Given passage
--------------------

The upper lightly doped source/drain region 82U is formed in the upper source/drain recess 76. The upper lightly doped source/drain region 82U is formed on the semiconductor nanostructure 66, and the upper source/drain region 84U is formed on the upper lightly doped source/drain region 82U, so that the upper lightly doped source/drain region 82U is located between the upper source/drain region 84U and the semiconductor nanostructure 66. The epitaxial growth method of the upper lightly doped source/drain region 82U can be similar to the epitaxial growth method of the upper source/drain region 84U, such as using appropriate masking steps to form the upper lightly doped source/drain region 82U of acceptable material suitable for p-type nanostructure field effect transistor in the p-type region 50P (as described above), and forming the upper lightly doped source/drain region 82U of acceptable material suitable for n-type nanostructure field effect transistor in the n-type region 50N (as described above). The upper lightly doped source/drain region 82U may be implanted with a suitable type of dopant (e.g., n-type or p-type) to form the lightly doped source/drain region, followed by annealing. The n-type and/or p-type dopant used in the lightly doped source/drain region may be any of the aforementioned dopant. The dopant concentration of the lightly doped source/drain region may be between 10 ¹⁵ atoms/cm ³ and 10 ¹⁹ atoms/cm ^3. In some embodiments, the upper lightly doped source/drain region 82U may be doped in situ during growth.

In FIGS. 11A and 11B , a source/drain mask 86 is formed on the upper source/drain region 84U. The source/drain mask 86 is a sacrificial mask that can protect the upper source/drain region 84U in subsequent processes. The source/drain mask 86 can be replaced with a conductive pad later.

--------------------

Apply what you read
[1] In the passage on forming the source/drain regions, what can the source/drain mask 86 later be replaced with?
[2] Extend the passage on forming the source/drain regions, starting after its final sentence.

Stored items from a collection
--------------------

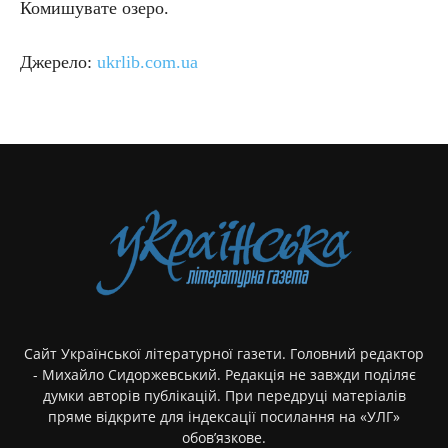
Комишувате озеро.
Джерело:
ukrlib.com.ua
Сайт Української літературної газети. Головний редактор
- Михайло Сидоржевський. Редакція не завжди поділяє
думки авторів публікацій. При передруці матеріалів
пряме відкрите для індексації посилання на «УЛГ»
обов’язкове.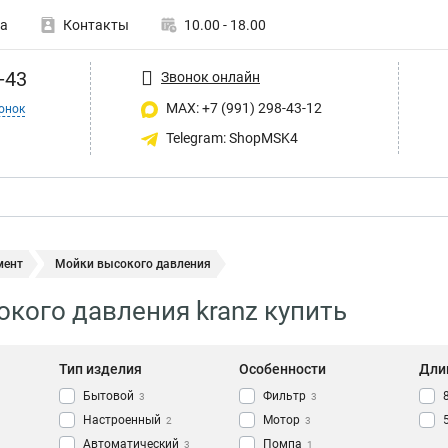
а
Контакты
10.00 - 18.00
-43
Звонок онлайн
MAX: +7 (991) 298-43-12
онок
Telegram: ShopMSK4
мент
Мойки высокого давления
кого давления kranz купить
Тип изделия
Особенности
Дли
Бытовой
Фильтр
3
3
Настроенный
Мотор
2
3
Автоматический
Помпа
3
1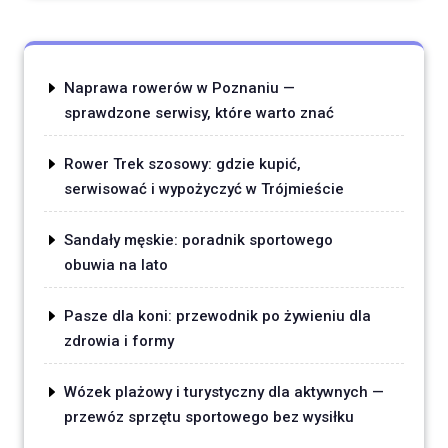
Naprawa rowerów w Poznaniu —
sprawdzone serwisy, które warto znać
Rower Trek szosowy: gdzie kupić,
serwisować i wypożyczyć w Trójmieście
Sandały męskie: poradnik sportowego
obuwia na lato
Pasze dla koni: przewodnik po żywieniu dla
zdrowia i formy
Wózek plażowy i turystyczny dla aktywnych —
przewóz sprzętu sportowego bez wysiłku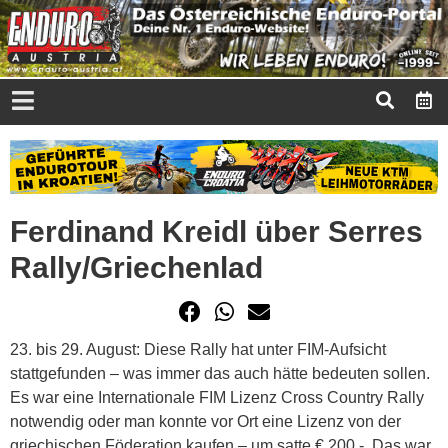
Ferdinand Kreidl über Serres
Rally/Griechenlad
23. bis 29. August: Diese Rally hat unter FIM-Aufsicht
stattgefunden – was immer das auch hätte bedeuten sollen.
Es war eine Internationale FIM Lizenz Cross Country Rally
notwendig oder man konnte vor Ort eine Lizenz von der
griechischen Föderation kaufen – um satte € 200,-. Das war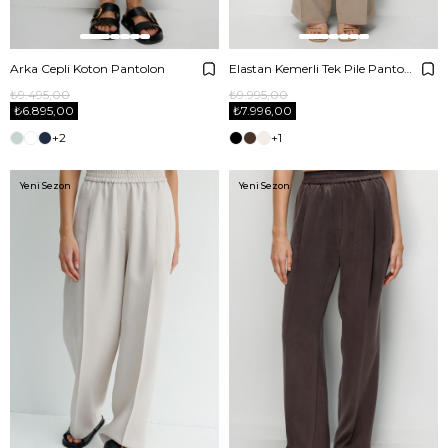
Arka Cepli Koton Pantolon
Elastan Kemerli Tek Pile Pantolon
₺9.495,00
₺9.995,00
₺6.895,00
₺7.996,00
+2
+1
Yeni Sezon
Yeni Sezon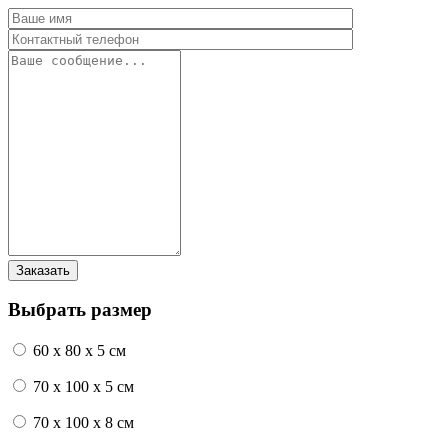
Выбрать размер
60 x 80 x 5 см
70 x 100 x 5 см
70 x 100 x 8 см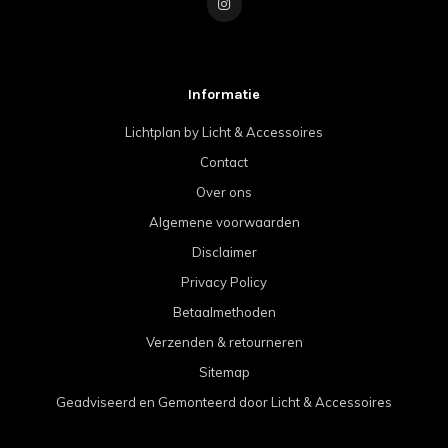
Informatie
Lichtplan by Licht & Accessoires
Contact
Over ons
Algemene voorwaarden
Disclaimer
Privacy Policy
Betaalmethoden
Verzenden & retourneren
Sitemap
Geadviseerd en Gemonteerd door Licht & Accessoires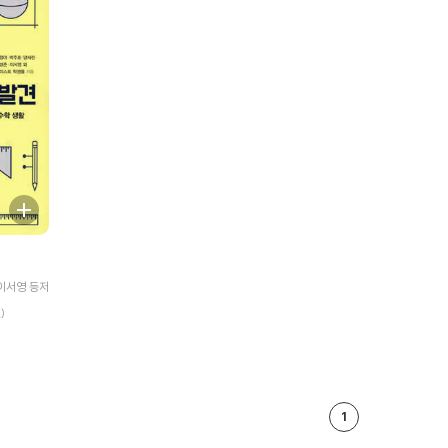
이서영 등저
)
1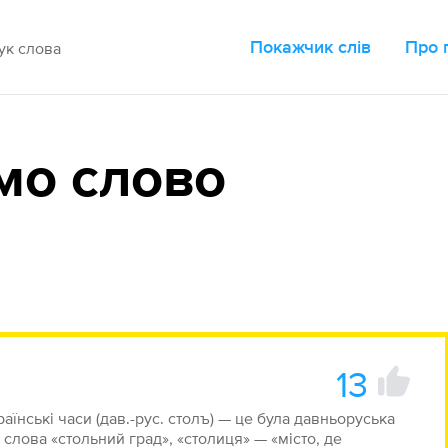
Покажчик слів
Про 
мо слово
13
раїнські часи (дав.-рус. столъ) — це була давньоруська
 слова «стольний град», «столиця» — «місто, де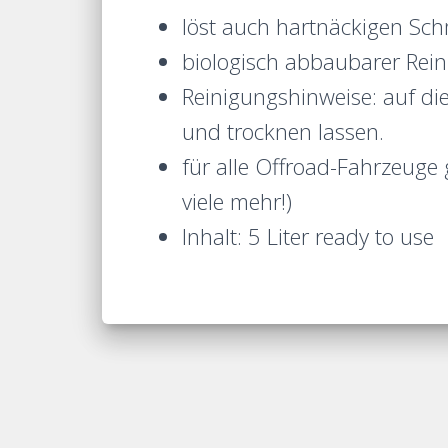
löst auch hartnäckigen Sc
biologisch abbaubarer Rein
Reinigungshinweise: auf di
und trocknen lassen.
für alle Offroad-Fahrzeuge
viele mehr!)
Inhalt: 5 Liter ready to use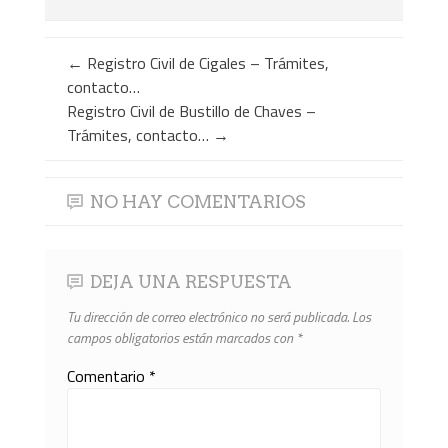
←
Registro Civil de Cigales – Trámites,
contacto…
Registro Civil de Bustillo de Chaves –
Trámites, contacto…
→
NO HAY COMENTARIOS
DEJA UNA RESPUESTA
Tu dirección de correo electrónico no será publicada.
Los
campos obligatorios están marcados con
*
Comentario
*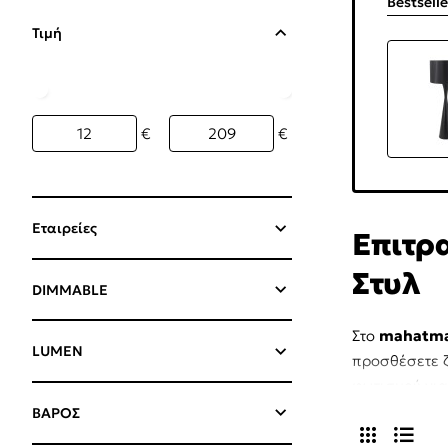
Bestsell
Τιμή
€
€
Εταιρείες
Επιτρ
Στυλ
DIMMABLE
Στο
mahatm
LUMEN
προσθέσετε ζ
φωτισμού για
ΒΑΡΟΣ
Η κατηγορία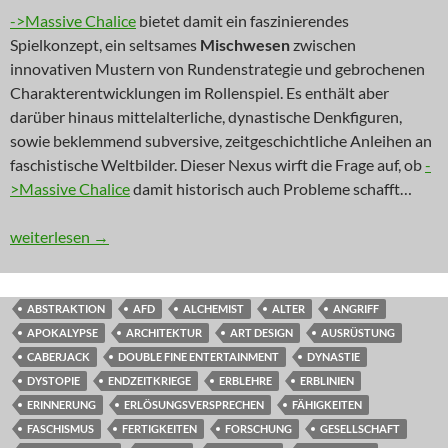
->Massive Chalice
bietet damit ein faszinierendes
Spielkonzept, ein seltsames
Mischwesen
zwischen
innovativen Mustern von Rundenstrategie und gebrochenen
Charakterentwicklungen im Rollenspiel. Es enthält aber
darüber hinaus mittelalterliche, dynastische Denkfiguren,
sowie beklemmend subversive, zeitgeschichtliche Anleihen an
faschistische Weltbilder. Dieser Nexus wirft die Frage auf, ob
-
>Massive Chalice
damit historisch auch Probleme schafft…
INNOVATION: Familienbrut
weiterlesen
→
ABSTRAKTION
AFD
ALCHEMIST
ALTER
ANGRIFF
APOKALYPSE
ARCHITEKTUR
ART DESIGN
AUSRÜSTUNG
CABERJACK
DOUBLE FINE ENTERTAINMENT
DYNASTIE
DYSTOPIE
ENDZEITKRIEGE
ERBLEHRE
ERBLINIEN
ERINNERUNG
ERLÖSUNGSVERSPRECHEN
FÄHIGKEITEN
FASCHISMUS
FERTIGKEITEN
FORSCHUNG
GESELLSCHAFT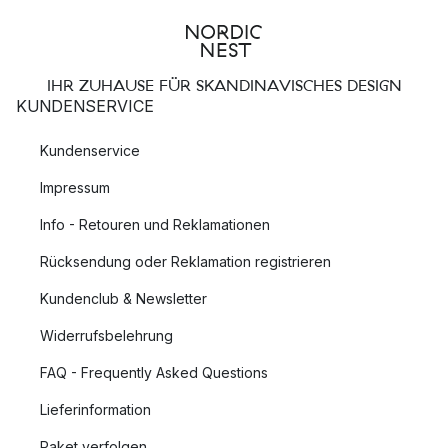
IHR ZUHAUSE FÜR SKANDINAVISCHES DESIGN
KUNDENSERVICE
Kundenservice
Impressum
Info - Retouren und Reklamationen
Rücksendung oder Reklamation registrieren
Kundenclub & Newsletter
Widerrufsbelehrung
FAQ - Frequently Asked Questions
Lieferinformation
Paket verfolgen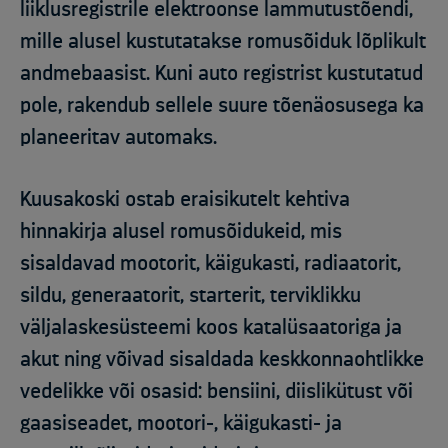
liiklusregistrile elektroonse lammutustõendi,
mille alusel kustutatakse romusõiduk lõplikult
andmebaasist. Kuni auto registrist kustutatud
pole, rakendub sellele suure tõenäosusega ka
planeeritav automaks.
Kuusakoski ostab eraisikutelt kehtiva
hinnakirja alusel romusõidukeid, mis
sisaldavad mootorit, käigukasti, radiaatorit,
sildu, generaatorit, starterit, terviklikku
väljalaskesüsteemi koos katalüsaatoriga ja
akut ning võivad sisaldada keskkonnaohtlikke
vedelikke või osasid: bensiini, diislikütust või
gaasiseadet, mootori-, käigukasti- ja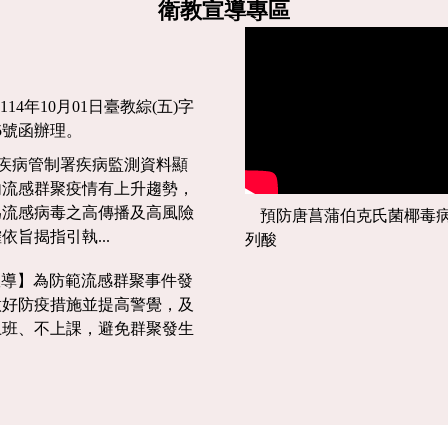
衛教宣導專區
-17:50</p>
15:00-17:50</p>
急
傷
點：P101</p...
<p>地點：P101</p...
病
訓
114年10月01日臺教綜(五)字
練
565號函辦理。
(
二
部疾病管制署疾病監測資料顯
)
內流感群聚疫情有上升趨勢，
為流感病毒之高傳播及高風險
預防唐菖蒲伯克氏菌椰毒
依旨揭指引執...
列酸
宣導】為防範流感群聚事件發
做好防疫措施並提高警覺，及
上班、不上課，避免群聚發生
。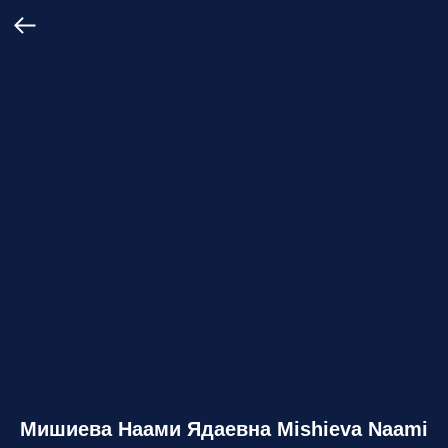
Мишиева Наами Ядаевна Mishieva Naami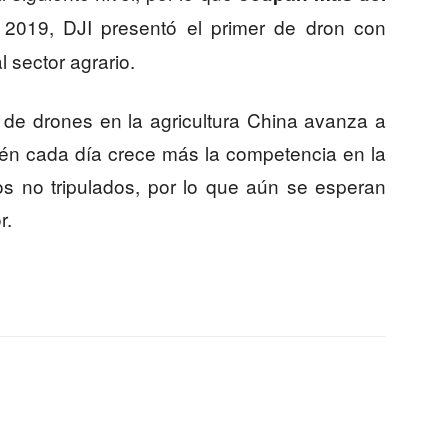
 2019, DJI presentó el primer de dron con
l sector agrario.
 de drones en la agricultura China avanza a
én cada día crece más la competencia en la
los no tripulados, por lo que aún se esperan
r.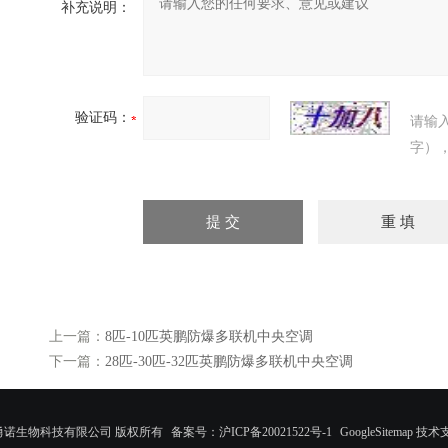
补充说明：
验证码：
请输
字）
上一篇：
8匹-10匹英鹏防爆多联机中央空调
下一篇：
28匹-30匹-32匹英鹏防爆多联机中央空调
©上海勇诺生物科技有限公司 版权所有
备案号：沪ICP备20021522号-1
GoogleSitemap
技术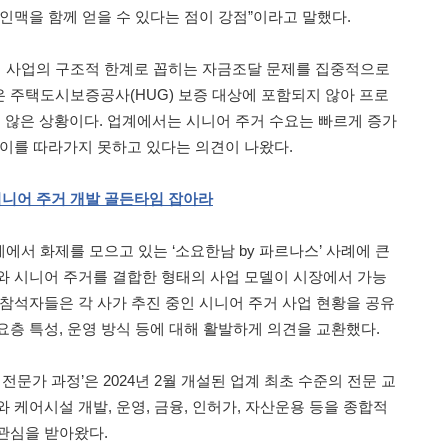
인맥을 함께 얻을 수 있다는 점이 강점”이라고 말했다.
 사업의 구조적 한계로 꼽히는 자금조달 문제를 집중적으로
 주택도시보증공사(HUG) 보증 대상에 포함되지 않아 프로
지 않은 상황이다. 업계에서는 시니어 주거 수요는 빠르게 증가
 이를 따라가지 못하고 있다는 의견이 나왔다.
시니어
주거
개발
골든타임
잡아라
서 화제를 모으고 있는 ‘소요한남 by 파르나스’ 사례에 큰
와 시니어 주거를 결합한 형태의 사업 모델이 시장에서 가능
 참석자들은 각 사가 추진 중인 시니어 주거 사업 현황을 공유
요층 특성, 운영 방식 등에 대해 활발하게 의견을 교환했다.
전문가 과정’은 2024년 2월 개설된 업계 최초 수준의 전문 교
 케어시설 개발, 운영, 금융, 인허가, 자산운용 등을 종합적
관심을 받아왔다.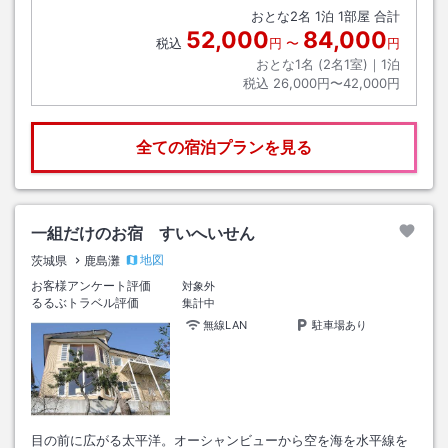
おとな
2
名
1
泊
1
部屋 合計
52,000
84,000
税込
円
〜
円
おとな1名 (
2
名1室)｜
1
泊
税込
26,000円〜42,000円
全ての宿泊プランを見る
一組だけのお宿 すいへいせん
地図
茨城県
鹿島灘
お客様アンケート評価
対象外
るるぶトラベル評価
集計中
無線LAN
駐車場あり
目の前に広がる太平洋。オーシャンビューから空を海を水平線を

--------------------

Per-task outputs
[1] A conductive pad.

[2]
For example, the source/drain mask 86 may be formed by conformally depositing one or more dielectric materials in the upper source/drain recess 76. The dielectric material may also be deposited on the upper surface of the insulating material 74 and the first spacer 60. Acceptable dielectric materials may include silicon nitride, silicon carbonitride, silicon oxynitride, silicon carbonitride oxynitride, or the like, which may be formed by a conformal deposition process such as chemical vapor deposition, atomic layer deposition, or the like. Other dielectric materials formed by any acceptable process may also be used. A removal process may be performed to remove excess dielectric material above the upper surface of the insulating material 74 and the first spacer 60. In some embodiments, a planarization process such as chemical mechanical polishing, an etch back process, a combination thereof, or the like may be used. After the removal process, a portion of the dielectric material remains in the upper source/drain recess 76, thereby forming a source/drain mask 86. After the planarization process, the source/drain mask 86, the insulating material 74, and the upper surface of the first spacer 60 are substantially coplanar (within process variables).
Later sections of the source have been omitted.